== Segment start ==
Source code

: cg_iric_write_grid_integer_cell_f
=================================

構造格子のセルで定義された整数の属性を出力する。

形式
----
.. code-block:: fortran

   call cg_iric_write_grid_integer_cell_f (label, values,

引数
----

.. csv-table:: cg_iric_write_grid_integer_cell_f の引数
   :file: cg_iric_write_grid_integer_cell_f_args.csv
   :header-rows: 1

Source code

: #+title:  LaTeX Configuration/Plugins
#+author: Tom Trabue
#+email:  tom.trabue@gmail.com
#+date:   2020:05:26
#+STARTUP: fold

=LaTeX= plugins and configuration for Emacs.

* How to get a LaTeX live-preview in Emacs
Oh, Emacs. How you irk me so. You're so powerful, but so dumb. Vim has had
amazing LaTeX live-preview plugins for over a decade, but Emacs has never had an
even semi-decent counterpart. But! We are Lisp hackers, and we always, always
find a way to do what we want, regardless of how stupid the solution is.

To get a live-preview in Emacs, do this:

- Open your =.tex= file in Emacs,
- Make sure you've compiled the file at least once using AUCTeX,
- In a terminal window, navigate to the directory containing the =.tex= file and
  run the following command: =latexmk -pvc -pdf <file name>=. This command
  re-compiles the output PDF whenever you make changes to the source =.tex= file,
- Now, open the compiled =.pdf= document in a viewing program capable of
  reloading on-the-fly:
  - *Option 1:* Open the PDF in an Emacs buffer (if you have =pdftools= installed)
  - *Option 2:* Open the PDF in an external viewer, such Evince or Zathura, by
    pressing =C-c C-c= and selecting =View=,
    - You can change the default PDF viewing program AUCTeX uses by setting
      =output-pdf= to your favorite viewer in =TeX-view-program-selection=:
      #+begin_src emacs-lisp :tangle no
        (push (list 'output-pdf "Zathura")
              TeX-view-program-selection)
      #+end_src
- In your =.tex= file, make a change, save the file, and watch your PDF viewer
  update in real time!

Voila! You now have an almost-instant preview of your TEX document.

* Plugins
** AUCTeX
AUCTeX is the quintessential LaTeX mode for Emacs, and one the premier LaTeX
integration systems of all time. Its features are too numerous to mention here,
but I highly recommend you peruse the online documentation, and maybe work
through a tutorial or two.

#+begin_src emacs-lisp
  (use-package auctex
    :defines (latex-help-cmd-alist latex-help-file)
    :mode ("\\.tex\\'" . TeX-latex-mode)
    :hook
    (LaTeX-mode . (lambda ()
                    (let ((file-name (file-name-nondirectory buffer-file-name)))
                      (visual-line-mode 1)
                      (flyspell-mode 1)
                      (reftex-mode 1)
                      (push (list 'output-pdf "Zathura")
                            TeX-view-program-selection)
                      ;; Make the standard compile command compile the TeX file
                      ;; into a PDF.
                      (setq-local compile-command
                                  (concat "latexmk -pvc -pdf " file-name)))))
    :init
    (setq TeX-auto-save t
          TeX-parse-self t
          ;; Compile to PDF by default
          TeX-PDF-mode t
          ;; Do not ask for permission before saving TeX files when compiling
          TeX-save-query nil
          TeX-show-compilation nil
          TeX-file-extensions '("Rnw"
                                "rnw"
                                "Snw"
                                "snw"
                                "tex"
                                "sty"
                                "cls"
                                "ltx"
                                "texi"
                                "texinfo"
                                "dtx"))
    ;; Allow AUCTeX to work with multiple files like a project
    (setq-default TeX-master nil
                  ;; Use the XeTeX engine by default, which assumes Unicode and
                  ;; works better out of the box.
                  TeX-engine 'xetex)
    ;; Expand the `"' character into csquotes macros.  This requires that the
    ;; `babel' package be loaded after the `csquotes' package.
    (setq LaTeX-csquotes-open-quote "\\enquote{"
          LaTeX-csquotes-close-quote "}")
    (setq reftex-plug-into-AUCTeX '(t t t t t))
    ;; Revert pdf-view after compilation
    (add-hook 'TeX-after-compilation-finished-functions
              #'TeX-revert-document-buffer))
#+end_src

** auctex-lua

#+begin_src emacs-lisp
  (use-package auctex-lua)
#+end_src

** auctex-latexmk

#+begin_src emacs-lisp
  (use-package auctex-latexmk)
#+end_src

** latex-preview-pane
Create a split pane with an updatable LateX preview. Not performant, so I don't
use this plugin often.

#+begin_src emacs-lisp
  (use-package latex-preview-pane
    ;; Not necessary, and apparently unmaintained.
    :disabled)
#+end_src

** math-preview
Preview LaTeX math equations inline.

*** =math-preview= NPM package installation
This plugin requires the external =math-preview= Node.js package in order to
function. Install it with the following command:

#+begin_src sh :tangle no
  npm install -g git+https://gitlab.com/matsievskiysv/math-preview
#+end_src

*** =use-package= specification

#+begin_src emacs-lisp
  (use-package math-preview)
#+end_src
== Segment end ==
Goal of the exercise —
Could you print the material above once more, exactly as it stands?

Result of this task —
Source code

: cg_iric_write_grid_integer_cell_f
=================================

構造格子のセルで定義された整数の属性を出力する。

形式
----
.. code-block:: fortran

   call cg_iric_write_grid_integer_cell_f (label, values,

引数
----

.. csv-table:: cg_iric_write_grid_integer_cell_f の引数
   :file: cg_iric_write_grid_integer_cell_f_args.csv
   :header-rows: 1

Source code

: #+title:  LaTeX Configuration/Plugins
#+author: Tom Trabue
#+email:  tom.trabue@gmail.com
#+date:   2020:05:26
#+STARTUP: fold

=LaTeX= plugins and configuration for Emacs.

* How to get a LaTeX live-preview in Emacs
Oh, Emacs. How you irk me so. You're so powerful, but so dumb. Vim has had
amazing LaTeX live-preview plugins for over a decade, but Emacs has never had an
even semi-decent counterpart. But! We are Lisp hackers, and we always, always
find a way to do what we want, regardless of how stupid the solution is.

To get a live-preview in Emacs, do this:

- Open your =.tex= file in Emacs,
- Make sure you've compiled the file at least once using AUCTeX,
- In a terminal window, navigate to the directory containing the =.tex= file and
  run the following command: =latexmk -pvc -pdf <file name>=. This command
  re-compiles the output PDF whenever you make changes to the source =.tex= file,
- Now, open the compiled =.pdf= document in a viewing program capable of
  reloading on-the-fly:
  - *Option 1:* Open the PDF in an Emacs buffer (if you have =pdftools= installed)
  - *Option 2:* Open the PDF in an external viewer, such Evince or Zathura, by
    pressing =C-c C-c= and selecting =View=,
    - You can change the default PDF viewing program AUCTeX uses by setting
      =output-pdf= to your favorite viewer in =TeX-view-program-selection=:
      #+begin_src emacs-lisp :tangle no
        (push (list 'output-pdf "Zathura")
              TeX-view-program-selection)
      #+end_src
- In your =.tex= file, make a change, save the file, and watch your PDF viewer
  update in real time!

Voila! You now have an almost-instant preview of your TEX document.

* Plugins
** AUCTeX
AUCTeX is the quintessential LaTeX mode for Emacs, and one the premier LaTeX
integration systems of all time. Its features are too numerous to mention here,
but I highly recommend you peruse the online documentation, and maybe work
through a tutorial or two.

#+begin_src emacs-lisp
  (use-package auctex
    :defines (latex-help-cmd-alist latex-help-file)
    :mode ("\\.tex\\'" . TeX-latex-mode)
    :hook
    (LaTeX-mode . (lambda ()
                    (let ((file-name (file-name-nondirectory buffer-file-name)))
                      (visual-line-mode 1)
                      (flyspell-mode 1)
                      (reftex-mode 1)
                      (push (list 'output-pdf "Zathura")
                            TeX-view-program-selection)
                      ;; Make the standard compile command compile the TeX file
                      ;; into a PDF.
                      (setq-local compile-command
                                  (concat "latexmk -pvc -pdf " file-name)))))
    :init
    (setq TeX-auto-save t
          TeX-parse-self t
          ;; Compile to PDF by default
          TeX-PDF-mode t
          ;; Do not ask for permission before saving TeX files when compiling
          TeX-save-query nil
          TeX-show-compilation nil
          TeX-file-extensions '("Rnw"
                                "rnw"
                                "Snw"
                                "snw"
                                "tex"
                                "sty"
                                "cls"
                                "ltx"
                                "texi"
                                "texinfo"
                                "dtx"))
    ;; Allow AUCTeX to work with multiple files like a project
    (setq-default TeX-master nil
                  ;; Use the XeTeX engine by default, which assumes Unicode and
                  ;; works better out of the box.
                  TeX-engine 'xetex)
    ;; Expand the `"' character into csquotes macros.  This requires that the
    ;; `babel' package be loaded after the `csquotes' package.
    (setq LaTeX-csquotes-open-quote "\\enquote{"
          LaTeX-csquotes-close-quote "}")
    (setq reftex-plug-into-AUCTeX '(t t t t t))
    ;; Revert pdf-view after compilation
    (add-hook 'TeX-after-compilation-finished-functions
              #'TeX-revert-document-buffer))
#+end_src

** auctex-lua

#+begin_src emacs-lisp
  (use-package auctex-lua)
#+end_src

** auctex-latexmk

#+begin_src emacs-lisp
  (use-package auctex-latexmk)
#+end_src

** latex-preview-pane
Create a split pane with an updatable LateX preview. Not performant, so I don't
use this plugin often.

#+begin_src emacs-lisp
  (use-package latex-preview-pane
    ;; Not necessary, and apparently unmaintained.
    :disabled)
#+end_src

** math-preview
Preview LaTeX math equations inline.

*** =math-preview= NPM package installation
This plugin requires the external =math-preview= Node.js package in order to
function. Install it with the following command:

#+begin_src sh :tangle no
  npm install -g git+https://gitlab.com/matsievskiysv/math-preview
#+end_src

*** =use-package= specification

#+begin_src emacs-lisp
  (use-package math-preview)
#+end_src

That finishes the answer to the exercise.